Run an initial evaluation benchmark
Once you've completed artifact onboarding and created a benchmark, it's time to run that benchmark for this GenAI model. This is a stage in the evaluation workflow.
Run the first evaluation to assess the model's performance. The data, which are the reference prompts and responses from the current version of the model, are fed into the evaluation and you can see performance across your slices and criteria.
Evaluate overview
-
Select Run a new evaluation.
-
Select the criteria you'd like to use for this evaluation.
-
Select Run evaluation and wait for the assessment to complete.
The Evaluations page displays the results in two ways:
- Iteration Overview, or performance plot
- Latest report table
Iteration overview
The iteration overview is a plot that shows how your performance has changed over recent benchmark runs. Different data splits, criteria, and slices can be selected so you can focus on what you care about. This is a helpful image to share with those interested in how your project is going. When you run the first evaluation, you will see points rather than lines in the plot. Once you have run multiple iterations, you will see lines connecting the points so you can visually track trends in performance.
Axes:
- X-Axis (Runs): Represents different evaluation runs, ordered sequentially (e.g., Run 2 through Run 7). Each run corresponds to an iteration where the evaluation criteria were executed.

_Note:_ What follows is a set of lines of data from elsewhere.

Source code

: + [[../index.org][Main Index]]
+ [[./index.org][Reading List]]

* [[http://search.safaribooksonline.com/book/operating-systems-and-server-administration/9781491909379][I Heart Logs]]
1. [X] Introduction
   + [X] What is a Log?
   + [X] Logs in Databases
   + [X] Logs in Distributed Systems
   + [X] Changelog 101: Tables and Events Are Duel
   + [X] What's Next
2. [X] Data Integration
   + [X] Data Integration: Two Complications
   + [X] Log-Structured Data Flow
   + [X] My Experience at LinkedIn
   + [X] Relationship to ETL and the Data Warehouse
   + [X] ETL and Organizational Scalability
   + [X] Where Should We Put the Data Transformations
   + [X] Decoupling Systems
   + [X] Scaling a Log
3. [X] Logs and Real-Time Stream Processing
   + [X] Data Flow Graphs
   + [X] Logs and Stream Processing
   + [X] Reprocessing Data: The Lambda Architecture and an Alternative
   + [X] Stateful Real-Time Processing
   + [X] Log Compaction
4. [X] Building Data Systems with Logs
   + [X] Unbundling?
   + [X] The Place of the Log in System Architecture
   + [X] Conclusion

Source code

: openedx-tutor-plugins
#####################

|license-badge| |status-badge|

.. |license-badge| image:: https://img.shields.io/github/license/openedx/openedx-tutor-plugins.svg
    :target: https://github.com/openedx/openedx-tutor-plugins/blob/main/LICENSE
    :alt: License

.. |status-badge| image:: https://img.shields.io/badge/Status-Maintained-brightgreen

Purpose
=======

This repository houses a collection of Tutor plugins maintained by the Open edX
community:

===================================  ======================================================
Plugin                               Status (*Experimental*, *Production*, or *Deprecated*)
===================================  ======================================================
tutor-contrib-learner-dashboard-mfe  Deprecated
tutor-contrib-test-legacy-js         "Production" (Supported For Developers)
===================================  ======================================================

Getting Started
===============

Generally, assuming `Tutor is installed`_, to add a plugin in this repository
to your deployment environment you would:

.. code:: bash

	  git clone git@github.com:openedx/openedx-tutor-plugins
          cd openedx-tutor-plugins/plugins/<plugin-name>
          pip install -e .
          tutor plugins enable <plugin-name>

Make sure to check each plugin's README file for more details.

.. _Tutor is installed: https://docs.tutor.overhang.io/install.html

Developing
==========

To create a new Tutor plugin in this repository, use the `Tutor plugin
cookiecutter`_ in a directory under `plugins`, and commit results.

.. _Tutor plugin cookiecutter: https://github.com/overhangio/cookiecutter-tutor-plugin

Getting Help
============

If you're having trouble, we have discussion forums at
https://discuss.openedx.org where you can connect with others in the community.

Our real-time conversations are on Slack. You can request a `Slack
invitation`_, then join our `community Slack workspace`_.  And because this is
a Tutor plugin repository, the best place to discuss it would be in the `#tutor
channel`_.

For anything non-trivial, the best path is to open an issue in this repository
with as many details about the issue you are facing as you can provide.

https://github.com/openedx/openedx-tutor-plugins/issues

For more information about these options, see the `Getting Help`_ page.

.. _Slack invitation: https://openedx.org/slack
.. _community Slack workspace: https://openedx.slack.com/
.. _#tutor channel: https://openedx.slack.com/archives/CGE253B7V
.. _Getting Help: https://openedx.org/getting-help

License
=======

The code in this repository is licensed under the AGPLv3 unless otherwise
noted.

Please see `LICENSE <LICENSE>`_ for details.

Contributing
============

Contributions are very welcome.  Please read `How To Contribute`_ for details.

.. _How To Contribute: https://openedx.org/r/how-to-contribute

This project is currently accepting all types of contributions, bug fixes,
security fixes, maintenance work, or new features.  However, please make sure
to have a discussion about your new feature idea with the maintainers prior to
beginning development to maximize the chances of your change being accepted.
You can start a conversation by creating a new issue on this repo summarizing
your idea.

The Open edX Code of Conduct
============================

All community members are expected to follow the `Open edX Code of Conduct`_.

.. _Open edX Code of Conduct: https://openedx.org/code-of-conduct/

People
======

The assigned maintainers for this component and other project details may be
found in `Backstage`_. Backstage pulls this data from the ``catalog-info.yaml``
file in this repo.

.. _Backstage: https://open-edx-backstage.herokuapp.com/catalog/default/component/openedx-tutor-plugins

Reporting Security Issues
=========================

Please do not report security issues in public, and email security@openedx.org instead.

- Y-Axis (Criteria Score): Displays the average value of the selected evaluation criteria (e.g., Correctness, Completeness, Safety) for each run. It can also display SME agreement with the programmatic evalutor.
Color legend:
- Blue Line (train split): Shows the performance of the GenAI app on the training split.
- Pink Line (valid split): Shows the performance of the GenAI app on the validation split.
Each dot represents a score for a specific run.
Controls:
- Criteria Selector: Choose the evaluation criteria you want to track (e.g., Correctness).
- Score: Toggle between mean evaluator score and SME agreement rate.
- Split Selector: Toggle between different dataset splits (e.g., train, valid, or both).
- Datapoint Filter: Filter by All Datapoints or specific slices.
Latest report data
Snorkel displays metrics for the latest evaluation run at the bottom of the page in a table. Use the table to select individual data splits. Here you can see the evaluator score per criteria, per slice. Each criteria also shows an agreement rate between the evaluator(s) and the SME. The higher the agreement rate, the higher the confidence in the programmatic evaluator.
The goal for creating a benchmark you can trust is to improve this agreement rate, so that the evaluator rates responses like a human would, whether that is a high, low, or medium score.
Select View all data to get a table view of all data points with evaluator outputs.

Next steps
After running your initial evaluation, you will likely need to refine the benchmark to improve its alignment with your business objectives. This refinement process is iterative and ensures your evaluation provides meaningful insights about your GenAI model's performance.